**Text**.
Prizm News / August 20, 2018 / By Bob Vitale
The support and Pride of LGBTQ Ohioans ‘was thanks enough’ for marriage equality fight, he says.
By Bob Vitale
Jim Obergefell, the Sandusky native and Cincinnati resident who fought for nationwide marriage equality even as he mourned his own husband, is one of six people to be enshrined this fall in the Ohio Civil Rights Hall of Fame.
The Ohio Civil Rights Commission announced this afternoon that inductees—Obergefell and others who made history and broke barriers for women and African Americans—will be honored at a ceremony in the Statehouse Atrium on Oct. 4.
Obergefell is the second Ohioan inducted into the state’s Civil Rights Hall of Fame for work specifically on behalf of LGBTQ people. Former Ohio State University law professor Rhonda Rivera, one of the early advocates for LGBTQ civil rights in Ohio, was inducted in 2010.
The 60 other members of the Ohio Civil Rights Hall of Fame include Jesse Owens; Gloria Steinem; Toni Morrison; Larry Doby, the first black player in baseball’s American League; and the late Cleveland Mayor Carl Stokes, the first black mayor of a major U.S. city.
“Growing up in Ohio, I never imagined my name would be known across the state, let alone the nation, for anything, especially not for something as important as civil rights,” Obergefell told Prizm today. “I remember the pride my fellow Ohioans felt that it was a someone from Ohio whose name, face and story had become synonymous with marriage equality, and that was thanks enough for my late husband John’s and my fight for equality. I’m honored that the Ohio Civil Rights Commission believes I’m worthy of this wonderful recognition, and I’m humbled to join the other honorees in the Hall of Fame.”
On July 11, 2013, Obergefell married his husband, John Arthur, inside a private medical jet parked on an airport tarmac in Baltimore. It was two weeks after the U.S. Supreme Court ruled that the federal government must recognize same-sex marriages performed in states that had adopted marriage equality.

**The data**.
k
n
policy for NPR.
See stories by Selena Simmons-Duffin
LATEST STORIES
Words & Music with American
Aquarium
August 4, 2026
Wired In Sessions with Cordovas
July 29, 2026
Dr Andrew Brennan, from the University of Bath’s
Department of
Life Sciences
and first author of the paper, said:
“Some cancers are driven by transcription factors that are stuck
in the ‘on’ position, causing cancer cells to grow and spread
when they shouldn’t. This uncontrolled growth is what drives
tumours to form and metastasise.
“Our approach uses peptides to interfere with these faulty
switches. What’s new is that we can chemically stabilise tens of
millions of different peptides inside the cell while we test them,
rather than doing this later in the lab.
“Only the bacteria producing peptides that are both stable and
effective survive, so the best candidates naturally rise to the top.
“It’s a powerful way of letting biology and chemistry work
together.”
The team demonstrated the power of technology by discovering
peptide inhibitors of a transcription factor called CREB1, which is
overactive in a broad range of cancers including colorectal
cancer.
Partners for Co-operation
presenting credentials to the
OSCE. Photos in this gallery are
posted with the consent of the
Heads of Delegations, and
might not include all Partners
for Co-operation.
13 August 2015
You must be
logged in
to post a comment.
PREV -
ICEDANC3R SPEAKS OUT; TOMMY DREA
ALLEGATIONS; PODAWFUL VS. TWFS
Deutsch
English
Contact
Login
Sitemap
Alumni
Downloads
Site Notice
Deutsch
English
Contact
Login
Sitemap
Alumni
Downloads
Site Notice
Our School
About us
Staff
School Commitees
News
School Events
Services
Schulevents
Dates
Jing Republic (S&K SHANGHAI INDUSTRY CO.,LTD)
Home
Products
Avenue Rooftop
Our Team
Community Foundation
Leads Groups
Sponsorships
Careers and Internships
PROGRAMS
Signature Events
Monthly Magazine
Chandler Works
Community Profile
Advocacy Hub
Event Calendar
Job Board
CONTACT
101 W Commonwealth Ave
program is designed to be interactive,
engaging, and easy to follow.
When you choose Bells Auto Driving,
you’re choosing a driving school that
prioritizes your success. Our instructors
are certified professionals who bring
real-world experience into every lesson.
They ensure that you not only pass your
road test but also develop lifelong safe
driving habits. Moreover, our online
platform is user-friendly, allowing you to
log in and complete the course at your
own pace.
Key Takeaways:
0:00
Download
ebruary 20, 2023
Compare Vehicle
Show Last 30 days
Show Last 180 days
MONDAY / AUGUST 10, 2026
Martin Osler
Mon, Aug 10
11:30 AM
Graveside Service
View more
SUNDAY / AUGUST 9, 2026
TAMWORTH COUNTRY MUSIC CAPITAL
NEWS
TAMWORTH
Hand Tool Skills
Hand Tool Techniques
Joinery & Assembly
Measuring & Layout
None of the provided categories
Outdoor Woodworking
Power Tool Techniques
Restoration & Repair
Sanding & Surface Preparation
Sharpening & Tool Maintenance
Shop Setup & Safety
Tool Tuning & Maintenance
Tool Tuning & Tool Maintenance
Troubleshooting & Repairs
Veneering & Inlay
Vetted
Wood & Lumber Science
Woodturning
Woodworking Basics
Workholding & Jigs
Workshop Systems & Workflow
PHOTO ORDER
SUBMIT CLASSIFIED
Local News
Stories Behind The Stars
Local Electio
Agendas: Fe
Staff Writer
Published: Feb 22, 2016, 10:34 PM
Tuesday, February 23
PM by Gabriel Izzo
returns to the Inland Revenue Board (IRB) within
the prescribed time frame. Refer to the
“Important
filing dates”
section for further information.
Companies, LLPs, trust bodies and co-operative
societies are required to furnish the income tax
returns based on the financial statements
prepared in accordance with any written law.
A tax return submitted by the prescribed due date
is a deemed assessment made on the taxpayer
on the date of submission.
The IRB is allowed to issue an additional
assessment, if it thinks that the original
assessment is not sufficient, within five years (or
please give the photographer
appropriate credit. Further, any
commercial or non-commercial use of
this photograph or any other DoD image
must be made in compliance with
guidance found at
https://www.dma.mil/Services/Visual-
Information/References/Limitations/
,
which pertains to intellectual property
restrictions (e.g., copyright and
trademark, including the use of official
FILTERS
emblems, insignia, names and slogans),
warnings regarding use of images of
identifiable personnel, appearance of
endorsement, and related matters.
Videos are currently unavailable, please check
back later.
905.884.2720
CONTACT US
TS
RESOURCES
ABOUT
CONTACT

**Tasks to complete**.
**a.** Answer these questions from the Prizm News article, each on its own line:
(i) On what date and in what location will the inductees be honored?
(ii) Who was the first Ohioan inducted into the Hall of Fame for work specifically on behalf of LGBTQ people, and in what year?
(iii) Where did Obergefell marry John Arthur?
**b.** List every person the Prizm News article names as already being a member of the Ohio Civil Rights Hall of Fame.

**Expected outputs**.
**a.**
(i) On Oct. 4, in the Statehouse Atrium.
(ii) Rhonda Rivera, in 2010.
(iii) Inside a private medical jet parked on an airport tarmac in Baltimore.

**b.**
Rhonda Rivera
Jesse Owens
Gloria Steinem
Toni Morrison
Larry Doby
Carl Stokes